In 1994, Gowdy became a prosecutor for the U.S. Attorney’s Office in Greenville, where he worked on cases ranging from drug trafficking to murder. In 2000, he successfully ran for the county solicitor’s post and was reelected twice. In that role, he sought the death penalty in seven cases and won them all. Much of the job was managerial, but Gowdy says he tried about half of the cases that came through his office himself, focusing his efforts on preventing violence against women and on drunken driving. Gowdy, who named his dogs Judge and Jury, says that being a prosecutor was “the best job I will ever have in my life.”

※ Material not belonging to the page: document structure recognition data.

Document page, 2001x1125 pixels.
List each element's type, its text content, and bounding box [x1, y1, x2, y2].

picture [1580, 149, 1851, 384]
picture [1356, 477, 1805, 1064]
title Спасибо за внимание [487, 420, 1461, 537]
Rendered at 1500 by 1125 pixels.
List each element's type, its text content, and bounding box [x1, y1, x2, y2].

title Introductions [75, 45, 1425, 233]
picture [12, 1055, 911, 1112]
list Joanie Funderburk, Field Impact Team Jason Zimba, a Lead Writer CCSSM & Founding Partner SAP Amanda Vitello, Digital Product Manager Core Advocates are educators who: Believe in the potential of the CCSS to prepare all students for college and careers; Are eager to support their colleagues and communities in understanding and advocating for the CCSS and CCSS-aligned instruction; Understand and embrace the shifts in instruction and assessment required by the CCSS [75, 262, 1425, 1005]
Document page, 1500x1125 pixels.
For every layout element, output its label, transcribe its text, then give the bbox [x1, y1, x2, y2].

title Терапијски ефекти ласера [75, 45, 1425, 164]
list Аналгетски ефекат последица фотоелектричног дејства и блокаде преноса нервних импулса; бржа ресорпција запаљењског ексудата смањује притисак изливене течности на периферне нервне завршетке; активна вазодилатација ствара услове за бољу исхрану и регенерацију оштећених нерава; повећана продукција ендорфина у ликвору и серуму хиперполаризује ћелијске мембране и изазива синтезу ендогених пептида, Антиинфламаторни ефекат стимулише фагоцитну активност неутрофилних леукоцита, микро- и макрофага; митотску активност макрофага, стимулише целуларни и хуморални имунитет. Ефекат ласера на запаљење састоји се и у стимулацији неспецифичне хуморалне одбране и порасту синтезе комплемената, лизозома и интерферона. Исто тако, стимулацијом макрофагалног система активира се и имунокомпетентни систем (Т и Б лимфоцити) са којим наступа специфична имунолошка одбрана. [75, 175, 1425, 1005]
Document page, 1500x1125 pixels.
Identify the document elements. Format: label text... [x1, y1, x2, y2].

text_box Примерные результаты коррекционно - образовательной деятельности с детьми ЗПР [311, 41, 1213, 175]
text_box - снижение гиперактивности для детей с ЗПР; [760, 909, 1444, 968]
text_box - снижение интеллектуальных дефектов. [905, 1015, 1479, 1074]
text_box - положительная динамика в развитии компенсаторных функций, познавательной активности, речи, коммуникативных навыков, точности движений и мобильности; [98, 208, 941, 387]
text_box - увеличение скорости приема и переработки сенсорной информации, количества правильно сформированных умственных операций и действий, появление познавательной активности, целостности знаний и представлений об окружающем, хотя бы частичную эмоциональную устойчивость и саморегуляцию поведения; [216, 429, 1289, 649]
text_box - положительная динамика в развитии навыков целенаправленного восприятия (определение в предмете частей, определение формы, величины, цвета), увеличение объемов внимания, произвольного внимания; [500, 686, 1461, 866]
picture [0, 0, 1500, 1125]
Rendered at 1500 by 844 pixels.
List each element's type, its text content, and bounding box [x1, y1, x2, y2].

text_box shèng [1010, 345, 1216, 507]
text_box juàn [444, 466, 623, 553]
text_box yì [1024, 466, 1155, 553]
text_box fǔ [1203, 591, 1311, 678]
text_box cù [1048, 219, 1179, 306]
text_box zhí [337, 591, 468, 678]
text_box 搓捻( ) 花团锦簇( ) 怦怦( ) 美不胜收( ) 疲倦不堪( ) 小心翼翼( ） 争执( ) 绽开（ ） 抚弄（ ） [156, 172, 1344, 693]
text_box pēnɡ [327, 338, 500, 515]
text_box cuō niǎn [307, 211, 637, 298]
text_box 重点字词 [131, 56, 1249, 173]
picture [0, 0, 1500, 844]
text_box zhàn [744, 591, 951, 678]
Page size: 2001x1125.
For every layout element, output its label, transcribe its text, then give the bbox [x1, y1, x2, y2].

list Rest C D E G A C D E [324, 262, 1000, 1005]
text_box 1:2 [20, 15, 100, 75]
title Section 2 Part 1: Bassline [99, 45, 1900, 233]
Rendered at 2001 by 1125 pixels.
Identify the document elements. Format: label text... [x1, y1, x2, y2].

He said he decided to run in the congressional primary against Inglis after the incumbent had tacked to the left on a number of issues. During the campaign, Gowdy portrayed his opponent as a Washington insider whose pragmatic positions on some issues were out of step with the district’s conservative voters. He criticized Inglis for earmarking funds in appropriations bills, for his opposition to President Bush’s 2007 call for a troop surge in Iraq, and for his stand against oil exploration in Alaska’s Arctic National Wildlife Refuge. During the primary campaign, Inglis said he felt as if he was running against the “sins of Congress,” rather than an individual. Gowdy finished ahead of Inglis and then soundly defeated him in a runoff, 71 percent to 29 percent. In the general election, he faced Corden, a retired businessman and Vietnam veteran.
Gowdy says that his top priorities in Congress will be entitlement reform that drastically reduces federal spending and repeal of President Obama’s health care law.